§ Activity
The reply should contain all of the data below, word for word.

§ Material provided
★ ★ ★

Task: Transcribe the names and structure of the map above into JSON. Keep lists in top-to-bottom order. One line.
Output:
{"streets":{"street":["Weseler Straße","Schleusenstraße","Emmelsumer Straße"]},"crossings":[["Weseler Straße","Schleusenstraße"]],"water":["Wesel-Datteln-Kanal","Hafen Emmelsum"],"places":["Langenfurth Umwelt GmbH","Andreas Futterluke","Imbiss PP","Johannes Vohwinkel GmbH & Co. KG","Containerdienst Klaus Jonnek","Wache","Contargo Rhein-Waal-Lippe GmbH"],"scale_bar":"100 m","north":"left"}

★ ★ ★

§ Response area
Task: Transcribe the names and structure of the map above into JSON. Keep lists in top-to-bottom order. One line.
Output:
{"streets":{"street":["Weseler Straße","Schleusenstraße","Emmelsumer Straße"]},"crossings":[["Weseler Straße","Schleusenstraße"]],"water":["Wesel-Datteln-Kanal","Hafen Emmelsum"],"places":["Langenfurth Umwelt GmbH","Andreas Futterluke","Imbiss PP","Johannes Vohwinkel GmbH & Co. KG","Containerdienst Klaus Jonnek","Wache","Contargo Rhein-Waal-Lippe GmbH"],"scale_bar":"100 m","north":"left"}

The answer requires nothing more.